Tive também uma cria de cachalote a brincar comigo – e quando falo em cria é importante lembrar que não deixa de ser um animal com quatro ou cinco metros –, a fazer cambalhotas e a rodopiar à minha volta, eu fugia um bocado para longe e ela vinha atrás de mim, foi incrível. E estamos a falar de seis, sete minutos, que é muito, aquela ligação e depois os cliques da mãe a chegar – porque essa está lá nas profundezas as caçar lulas gigantes, enquanto a cria como não tem os pulmões tão desenvolvidos fica cá em cima à espera – com os seus 12-13 metros com os cliques superfortes, que nos faz vibrar o corpo. A progenitora fez investidas, ou seja, veio a toda a velocidade e só virou ali a um braço de distância… Levei com uma massa de água gigante e claro, aqueles instantes até ela chegar são um pouco assustadores. Estamos a falar de um submarino preto a vir na tua direção a toda a velocidade. Não é bem medo, é aceitar. É entender que não podes fazer nada e que a linguagem corporal relaxada ajuda.
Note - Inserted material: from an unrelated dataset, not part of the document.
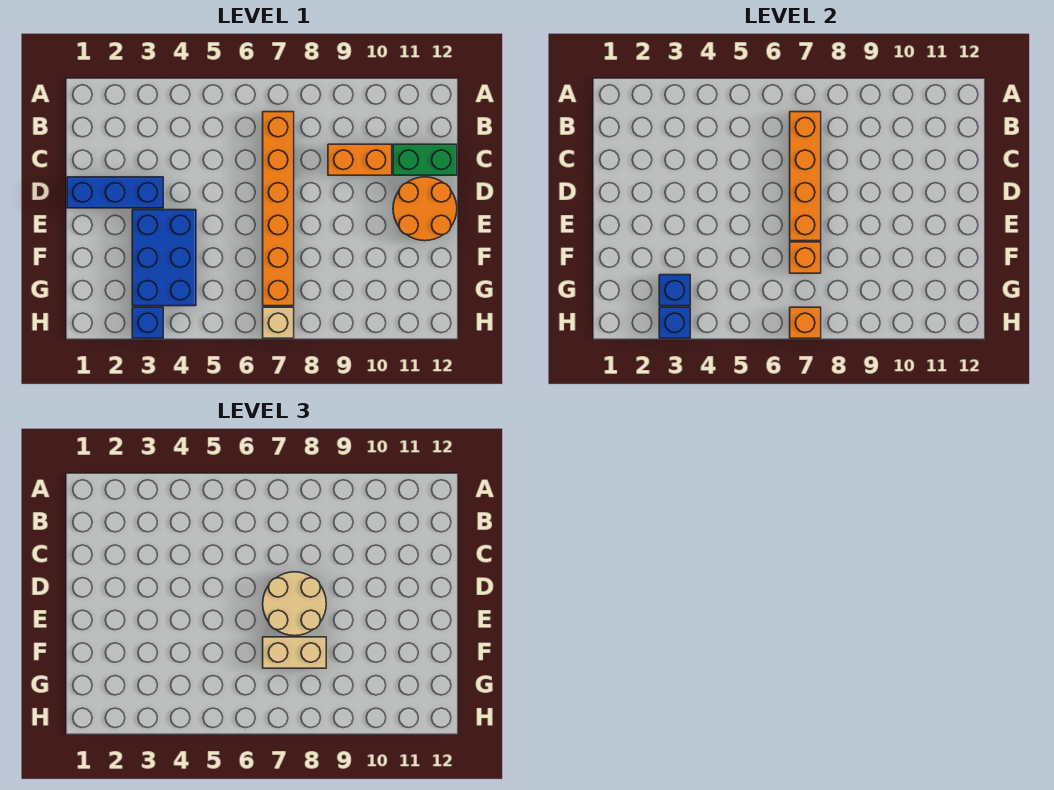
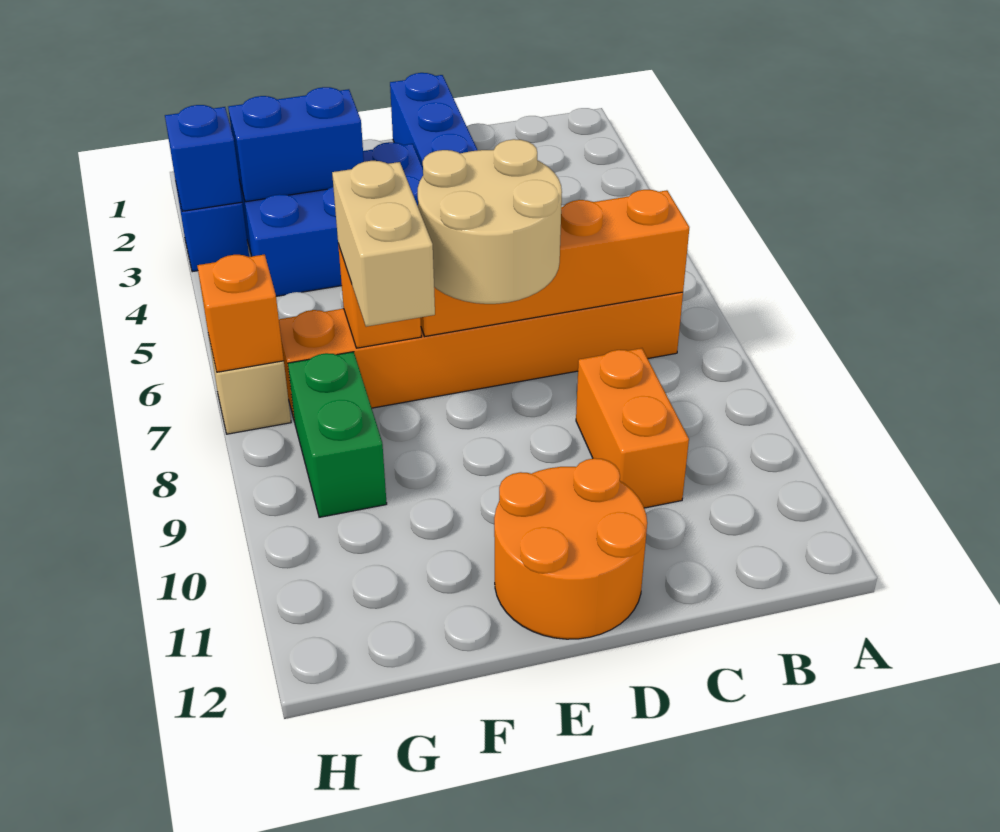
green brick C11:C12 level 1 -> green brick G8:G9 level 1
blue brick G3 level 2 -> blue brick F3:G3 level 2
E isto dá muita fibra, muita experiência.

Planos para o futuro?
Estou a trabalhar neste momento numa websérie chamada “A Casa de Neptuno”, vai ser o maior projeto desenvolvido pela minha produtora, de conservação marinha, que basicamente vai ter uma aplicação e um website, que vai ser uma ferramenta de educação ambiental e de literacia do oceano inovadora, nunca houve em Portugal. É para escolas e para chegar ao público em geral, e é para ser de distribuição gratuita. Vai ter duas temporadas, cada capítulo vai contemplar uma espécie marinha portuguesa e em cada capítulo haverá um episódio sobre essa espécie, depois uma galeria fotográfica em alta resolução para o espectador poder usar como quiser, um vídeo com um cientista especialista nessa espécie a comunicar em dois minutos só – para não se tornar muito complexo – e depois no final há então um texto com dois ou três mil caracteres para quem quiser saber mais. Isto é uma grande aposta nossa. Paralelamente estou a trabalhar em dois documentários, não posso revelar muito, mas um é sobre tubarões. Estou a trabalhar também num artigo para a National Geographic sobre tubarões em Portugal, ou seja vai ser documentário e artigo, e estamos a produzir conteúdos para grupos de investigação e continuamos nessa rotina.
Alguma palavra ou conselho para quem se queira iniciar nesta área?
Se queres ser um dia um fotojornalista bem-sucedido ou um comunicador bem-sucedido, não oiças quem te critica. Se tivesse ouvido quem me tentou mandar abaixo ou persuadir a deixar isto, porque não dava… Foca-te no teu sonho, porque o sonho é só teu.